“On the road with American Dance Abroad: inkBoat in Seoul,” a report from Shinichi Iova-Koga

25 Jan

On October 6, 2015, inkBoat performed “Line Between” at Mary Hall in Segong University as part of the Seoul International Dance Festival (SIDdance) with strong support from American Dance Abroad (ADA). It only took 7 years to pull it together.inkBoat

The path to Seoul begins at Tanzmesse in Dusseldorf in 2008. It is here that I meet Andrea Snyder and Carolelinda Dickey, who are the life and blood of American Dance Abroad. I witness many performances at Tanzmesse, each with full production support. I meet fellow Bay Area residents KT Nelson and Brenda Way during post show discussions over beer (it takes leaving your country to meet your next door neighbors). This leads to KT and I co-directing a work (“Listening Last,” 2011) on the ODC Dance Company (and establishing a deep friendship).

Later in 2011, in the midst of developing “Line Between,” Carolelinda and Andrea invite me to attend Performing Arts Market Seoul (PAMS). I meet two pivotal folks at that time: Jong-Ho Lee of the Seoul International Dance Festival (SIDance) and Sukjin Lee, a traditional musician. I spend time with Sukjin over Makgeolli, a fermented rice drink. I pitch the work to Jong-Ho Lee at a PAMS speed dating session (see: video report below).

In 2012, I spend 3 months in Japan, supported by the US/Japan Friendship commission, studying Kagura (folk dance), Nihon Buyo, Aikido and Shakuhachi. I don’t make it to Seoul that year.

In 2013, supported by the MAP Creative Exploration Fund, I travel again to Japan to study Kagura, Butoh and Aikido. Then, travelling to Seoul, I reconnect with Sukjin, who organizes 12 musicians to join me in a collaborative improvisation. Jong-Ho Lee attends and joins us for dinner (and drinks) afterwards.

In 2014, Jong-Ho Lee travels to the Bay Area as part of an international contingent organized by Carolelinda and Andrea, and witnesses a work in progress of inkBoat’s “Without Us.”

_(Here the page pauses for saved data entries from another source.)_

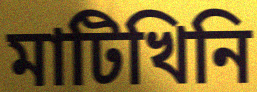
মাটিখিনি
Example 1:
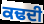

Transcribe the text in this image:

ਕਢਦੀ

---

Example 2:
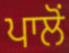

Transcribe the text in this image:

ਪਾਲੋਂ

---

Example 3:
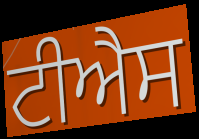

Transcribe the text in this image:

ਟੀਐਸ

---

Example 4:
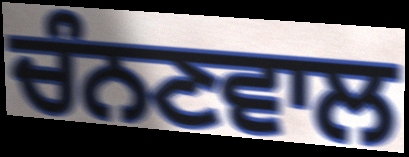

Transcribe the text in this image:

ਚੰਨਣਵਾਲ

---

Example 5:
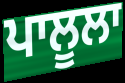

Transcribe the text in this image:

ਪਾਲੂਲਾ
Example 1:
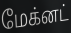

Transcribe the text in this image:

மேக்னட்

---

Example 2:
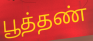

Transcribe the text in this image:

பூத்தண்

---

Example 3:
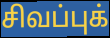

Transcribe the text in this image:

சிவப்புக்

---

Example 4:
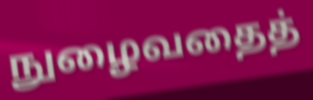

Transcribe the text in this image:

நுழைவதைத்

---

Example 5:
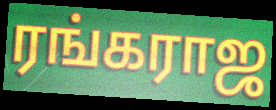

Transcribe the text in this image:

ரங்கராஜ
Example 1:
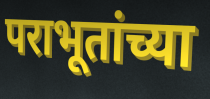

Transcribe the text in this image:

पराभूतांच्या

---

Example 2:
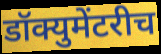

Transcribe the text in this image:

डॉक्युमेंटरीच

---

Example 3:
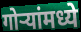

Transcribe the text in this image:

गोऱ्यांमध्ये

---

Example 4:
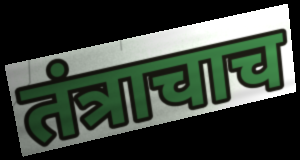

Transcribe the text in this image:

तंत्राचाच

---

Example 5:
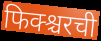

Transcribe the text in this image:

फिक्श्चरची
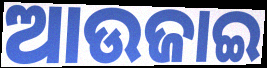
ଆଉଜାଇ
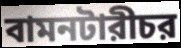
বামনটারীচর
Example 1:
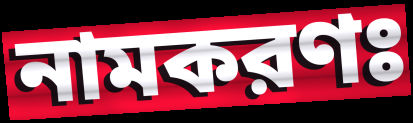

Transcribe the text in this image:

নামকরণঃ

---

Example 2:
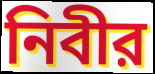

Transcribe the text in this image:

নিবীর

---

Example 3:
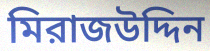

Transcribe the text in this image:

মিরাজউদ্দিন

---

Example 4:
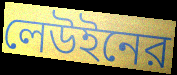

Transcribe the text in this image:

লেউইনের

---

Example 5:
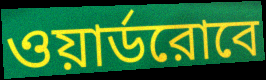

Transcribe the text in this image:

ওয়ার্ডরোবে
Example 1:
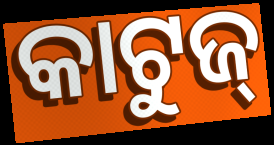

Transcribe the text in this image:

କାଟୁଜ୍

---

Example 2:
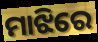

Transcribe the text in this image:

ମାଝିରେ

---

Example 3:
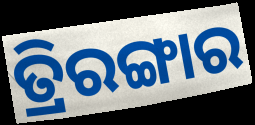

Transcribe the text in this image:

ତ୍ରିରଙ୍ଗାର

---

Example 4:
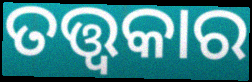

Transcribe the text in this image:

ତତ୍ତ୍ୱକାର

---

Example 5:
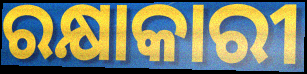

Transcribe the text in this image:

ରକ୍ଷାକାରୀ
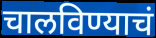
चालविण्याचं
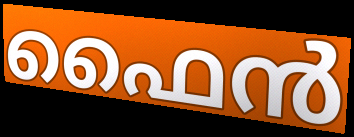
ഫൈൻ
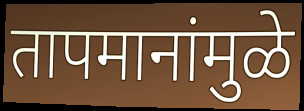
तापमानांमुळे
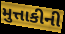
મુત્તાકીની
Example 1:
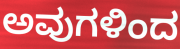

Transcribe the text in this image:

ಅವುಗಳಿಂದ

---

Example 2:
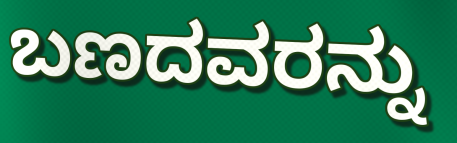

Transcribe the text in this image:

ಬಣದವರನ್ನು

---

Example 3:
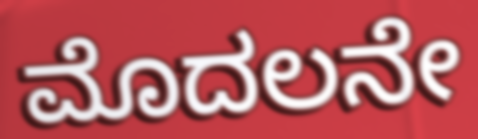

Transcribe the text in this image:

ಮೊದಲನೇ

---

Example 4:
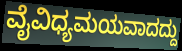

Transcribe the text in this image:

ವೈವಿಧ್ಯಮಯವಾದದ್ದು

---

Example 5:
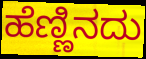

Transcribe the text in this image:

ಹೆಣ್ಣಿನದು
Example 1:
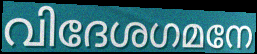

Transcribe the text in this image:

വിദേശഗമനേ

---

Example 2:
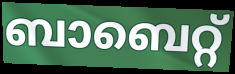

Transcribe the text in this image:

ബാബെറ്റ്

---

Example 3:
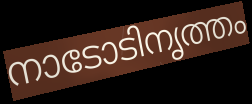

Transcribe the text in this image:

നാടോടിനൃത്തം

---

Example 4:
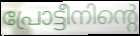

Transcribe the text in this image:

പ്രോട്ടീനിന്റെ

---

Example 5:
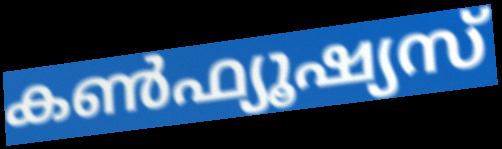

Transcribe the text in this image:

കൺഫ്യൂഷ്യസ്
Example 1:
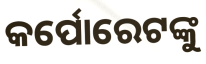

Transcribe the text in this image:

କର୍ପୋରେଟଙ୍କୁ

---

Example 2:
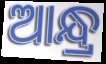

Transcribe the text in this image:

ଆନ୍ଧ୍ର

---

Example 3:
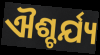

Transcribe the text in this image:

ଐଶ୍ଚର୍ଯ୍ୟ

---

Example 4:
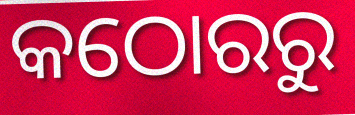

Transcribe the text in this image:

କଠୋରରୁ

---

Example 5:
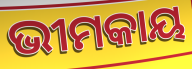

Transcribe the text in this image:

ଭୀମକାୟ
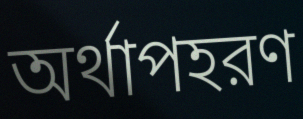
অর্থাপহরণ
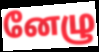
னேழு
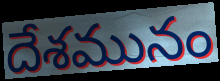
దేశమునం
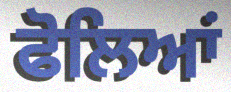
ਫੋਲਿਆਂ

In 2015, Jong-Ho Lee invites inkBoat to the Seoul International Dance Festival… a delightful and risky opportunity for us. SIDance can only cover a fraction of our costs. We must make significant reductions to bring the show to Seoul. We launch an Indiegogo campaign. ADA provides us with a “Rapid Response” grant. With these two funding sources we are able to cover our travel costs, but no artist fees. Most cannot make the journey without payment. For this trip, we lose our main performer Dohee Lee, musician Jason Ditzian, performer Peiling Kao and our lighting designer Allen Willner. At the deciding point of whether to bring a less involved show or continue on with “Line Between,” we invite Noh performer Jubilith Moore in to take over primary dancer/performer Dohee Lee’s role. Katherine MacDonald takes over musician Jason Ditzian’s role. Dana takes on Peiling’s role and both Dana and Amy Rathbone take on the lighting design, under Allen’s tutelage. Carolinda and Andrea are there at every critical point to help us pull it together.

Once in Seoul, SIDance takes good care of us. The crew and facilities at Mary Hall are excellent. Staff members of SIDance make themselves available for our needs. Difficulties arise in translating the set to the space, but Amy adjusts to the conditions and makes modifications.

In the end, the travelling company does extraordinarily well in pulling together the performance under Dana’s direction, finding solutions to the challenges. Could we have done better with more resources? A clear yes. I believe this question of resources is one that ALL American companies face when it comes to international touring. It is at the heart of what ADA struggles with. For me, though the road to Seoul was rocky, we now have the information and experience to do it better next time and we found in the process a solid team that travels well together.

Thank you ADA for all that you have done and continue to do to support American dance companies seeking to reach an international audience.